Oklahoma has been assessing the state’s business incentive programs on a regular schedule since 2016. State legislators and officials from state agencies, especially the Department of Commerce, have taken the lead to use findings and recommendations from the Incentive Evaluation Commission to make changes that contain costs and improve outcomes for Oklahoma. As a result of their efforts, more than a dozen statutory changes have passed to improve incentive program performance.
Not all of the Commission’s recommendations have been implemented. Nor have all the program changes been a result of the evaluations. Nevertheless, the evaluation process has provided the legislature and state agencies useful data and information as they consider how to modify incentives to better serve Oklahoma.
Statutory changes to Oklahoma business incentive programs since 2016 include:
- Five-Year Ad Valorem Tax Exemption – Clarified the definitions of qualifying construction costs and payroll
- Governor’s Quick Action Closing Fund – Added an average annualized wage requirement in order for projects to qualify; allowed monies to be used for high impact productions under the Film Enhancement Rebate Program; provided a regular funding mechanism; and established a sunset date
- Affordable Housing Tax Credit – Eliminated the population restrictions for qualified projects and reduced the carry forward period
- Oklahoma Aerospace Engineer Tax Credits – Sunset date extended
- Oklahoma Quality Events Program – Eliminated the economic impact requirement and designated the Oklahoma Tax Commission as a single point of contract for applicants. Reinstated the economic impact requirement in 2021 and extended the sunset date.
- Oklahoma Local Development and Enterprise Zone Incentive Leverage Act – Extended the sunset date; modified data used to calculate the maximum investment amount; and established reporting requirements for evaluation purposes
- Tax Credit for Electricity Generated by Zero Emission Facilities – $500,000 cap put in place for electricity generated by non-wind sources; required qualifying wind facilities to be in place not later than July 1, 2017; created carry forward and refundability terms; and established a sunset date
- Clean Burning Fuel Vehicle Credit – $20 million program cap put in place; amended the motor vehicle and infrastructure components of the credit; and extended the sunset date
- Coal Production Incentives – $5 million program cap put in place; allowed unused tax credits to be carried forward
- Small Business Incubators Tax Exemption – Eliminated the requirement that small business tenants make 75% of sales outside of Oklahoma and eliminated the exemption for sponsors
- Aircraft Tax Exemptions – Modified the definition of qualifying aircraft
- Repealed or allowed to sunset the Quality Jobs Investment Program, Economically At-Risk Lease Tax Rebate, Production Enhancement Tax Rebate, and Re-established Production Tax Rebate programs
Several additional bills were considered during the 2021 legislative session but did not pass. A proposal to consolidate, simplify and modernize Oklahoma’s Quality Jobs incentives passed both the House and Senate, but did not make it out of the conference committee. A bill to modify Incentive Evaluation Commission member terms and provide more flexibility to determine when individual incentive programs are evaluated did not advance. The legislature did not approve language to enable the Oklahoma Tax Commission to share aggregated data with the Incentive Evaluation Commission for the purpose of evaluating incentives.

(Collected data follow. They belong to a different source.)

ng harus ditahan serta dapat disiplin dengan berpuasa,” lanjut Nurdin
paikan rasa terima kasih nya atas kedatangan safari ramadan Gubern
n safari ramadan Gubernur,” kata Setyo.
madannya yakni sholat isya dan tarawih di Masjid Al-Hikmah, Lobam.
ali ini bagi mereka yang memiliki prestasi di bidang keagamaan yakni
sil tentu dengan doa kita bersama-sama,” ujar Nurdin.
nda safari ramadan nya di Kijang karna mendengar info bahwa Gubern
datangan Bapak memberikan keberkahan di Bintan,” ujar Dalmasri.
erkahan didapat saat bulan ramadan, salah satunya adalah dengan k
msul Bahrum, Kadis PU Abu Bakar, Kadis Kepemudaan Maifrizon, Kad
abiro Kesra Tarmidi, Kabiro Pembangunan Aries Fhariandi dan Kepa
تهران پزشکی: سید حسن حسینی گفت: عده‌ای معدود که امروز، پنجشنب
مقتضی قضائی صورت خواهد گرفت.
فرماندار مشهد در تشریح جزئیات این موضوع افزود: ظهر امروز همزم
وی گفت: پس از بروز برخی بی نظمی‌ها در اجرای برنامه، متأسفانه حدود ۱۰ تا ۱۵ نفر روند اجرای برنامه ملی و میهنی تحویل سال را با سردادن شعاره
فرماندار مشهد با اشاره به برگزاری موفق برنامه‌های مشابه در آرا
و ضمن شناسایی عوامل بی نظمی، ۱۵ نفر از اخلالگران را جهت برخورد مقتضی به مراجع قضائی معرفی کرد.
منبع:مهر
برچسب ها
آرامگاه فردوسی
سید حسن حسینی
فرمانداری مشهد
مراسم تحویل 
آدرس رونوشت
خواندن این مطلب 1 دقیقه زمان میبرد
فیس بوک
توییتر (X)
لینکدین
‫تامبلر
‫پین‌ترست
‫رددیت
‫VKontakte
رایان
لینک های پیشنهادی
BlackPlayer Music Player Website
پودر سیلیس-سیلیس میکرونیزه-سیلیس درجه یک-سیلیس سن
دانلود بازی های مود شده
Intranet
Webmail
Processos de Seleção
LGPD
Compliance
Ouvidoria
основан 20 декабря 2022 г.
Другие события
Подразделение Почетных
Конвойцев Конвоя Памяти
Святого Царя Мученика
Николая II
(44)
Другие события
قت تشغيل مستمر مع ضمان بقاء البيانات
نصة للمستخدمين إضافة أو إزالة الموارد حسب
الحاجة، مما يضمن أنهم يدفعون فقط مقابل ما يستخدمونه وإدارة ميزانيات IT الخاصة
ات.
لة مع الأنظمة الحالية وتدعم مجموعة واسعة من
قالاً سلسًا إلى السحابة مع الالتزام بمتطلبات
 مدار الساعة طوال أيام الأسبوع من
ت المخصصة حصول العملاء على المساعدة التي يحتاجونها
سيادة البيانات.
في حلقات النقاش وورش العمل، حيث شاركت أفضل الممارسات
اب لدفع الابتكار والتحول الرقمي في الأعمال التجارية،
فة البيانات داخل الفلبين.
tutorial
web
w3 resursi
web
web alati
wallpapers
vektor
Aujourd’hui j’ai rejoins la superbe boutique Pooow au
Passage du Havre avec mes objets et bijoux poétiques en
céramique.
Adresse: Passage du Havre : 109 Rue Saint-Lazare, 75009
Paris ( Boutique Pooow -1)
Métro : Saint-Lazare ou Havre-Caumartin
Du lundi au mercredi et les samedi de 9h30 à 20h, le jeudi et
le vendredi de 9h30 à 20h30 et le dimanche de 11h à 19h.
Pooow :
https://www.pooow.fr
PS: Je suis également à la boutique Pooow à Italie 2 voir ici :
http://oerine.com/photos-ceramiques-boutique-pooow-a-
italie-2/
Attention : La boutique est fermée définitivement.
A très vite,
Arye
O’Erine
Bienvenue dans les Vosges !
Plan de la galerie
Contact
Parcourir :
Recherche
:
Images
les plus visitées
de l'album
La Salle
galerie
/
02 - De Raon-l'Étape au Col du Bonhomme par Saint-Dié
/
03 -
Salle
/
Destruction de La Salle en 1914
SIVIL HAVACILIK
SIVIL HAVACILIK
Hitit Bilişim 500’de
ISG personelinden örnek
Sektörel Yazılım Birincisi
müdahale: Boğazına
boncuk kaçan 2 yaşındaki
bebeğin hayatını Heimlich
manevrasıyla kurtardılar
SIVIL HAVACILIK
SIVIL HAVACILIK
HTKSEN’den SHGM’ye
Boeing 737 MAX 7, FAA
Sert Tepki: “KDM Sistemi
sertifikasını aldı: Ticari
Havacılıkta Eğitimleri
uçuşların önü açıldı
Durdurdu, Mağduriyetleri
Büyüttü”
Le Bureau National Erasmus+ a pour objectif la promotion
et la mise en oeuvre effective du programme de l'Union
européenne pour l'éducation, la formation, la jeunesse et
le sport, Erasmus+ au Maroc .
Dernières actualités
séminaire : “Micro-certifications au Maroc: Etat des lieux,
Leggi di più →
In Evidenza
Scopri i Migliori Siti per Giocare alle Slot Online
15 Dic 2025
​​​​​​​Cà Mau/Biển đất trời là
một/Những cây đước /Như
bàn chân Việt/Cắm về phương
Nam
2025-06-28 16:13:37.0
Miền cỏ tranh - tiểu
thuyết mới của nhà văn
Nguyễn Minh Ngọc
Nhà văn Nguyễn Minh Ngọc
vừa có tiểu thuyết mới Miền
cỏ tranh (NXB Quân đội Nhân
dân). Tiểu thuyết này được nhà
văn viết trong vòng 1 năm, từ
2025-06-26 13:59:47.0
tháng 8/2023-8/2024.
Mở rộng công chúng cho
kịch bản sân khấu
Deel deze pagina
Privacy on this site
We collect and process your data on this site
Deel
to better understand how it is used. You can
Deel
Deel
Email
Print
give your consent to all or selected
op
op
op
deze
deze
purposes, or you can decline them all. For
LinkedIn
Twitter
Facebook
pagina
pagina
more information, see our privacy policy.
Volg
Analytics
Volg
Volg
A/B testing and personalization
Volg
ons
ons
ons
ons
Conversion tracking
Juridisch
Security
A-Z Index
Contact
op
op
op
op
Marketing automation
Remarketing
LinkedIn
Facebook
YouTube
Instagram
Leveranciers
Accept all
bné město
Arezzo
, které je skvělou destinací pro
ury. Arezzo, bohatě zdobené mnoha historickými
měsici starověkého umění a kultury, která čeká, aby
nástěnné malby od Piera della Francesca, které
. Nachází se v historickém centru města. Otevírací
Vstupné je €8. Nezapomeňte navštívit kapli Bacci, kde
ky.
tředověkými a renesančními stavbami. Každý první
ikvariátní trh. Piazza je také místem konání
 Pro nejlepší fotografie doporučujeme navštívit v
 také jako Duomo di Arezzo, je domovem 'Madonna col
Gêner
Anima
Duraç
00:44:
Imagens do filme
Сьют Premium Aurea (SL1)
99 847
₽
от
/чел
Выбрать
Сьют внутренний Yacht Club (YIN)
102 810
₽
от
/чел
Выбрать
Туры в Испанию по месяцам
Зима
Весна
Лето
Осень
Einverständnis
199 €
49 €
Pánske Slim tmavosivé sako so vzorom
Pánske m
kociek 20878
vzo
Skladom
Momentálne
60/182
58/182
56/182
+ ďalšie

The Incentive Evaluation Act of 2015 established the Oklahoma Incentive Evaluation Commission to produce objective evaluations of the State of Oklahoma’s economic incentives. The Act requires the Commission to conduct evaluations of all qualified state incentives over a four-year timeframe. The Commission has contracted with PFM Group Consulting to conduct the evaluations, which are now in their sixth year and second four-year cycle. Smart Incentives has been a project advisor since 2020.
The statutory changes are notable, and the evaluations have also been the catalyst to changes in the way departments administer the programs. For example, the evaluation of the state’s film credit identified process improvements related to incentive reporting, and the Oklahoma Film and Music Office revised its processes and increased its project reporting.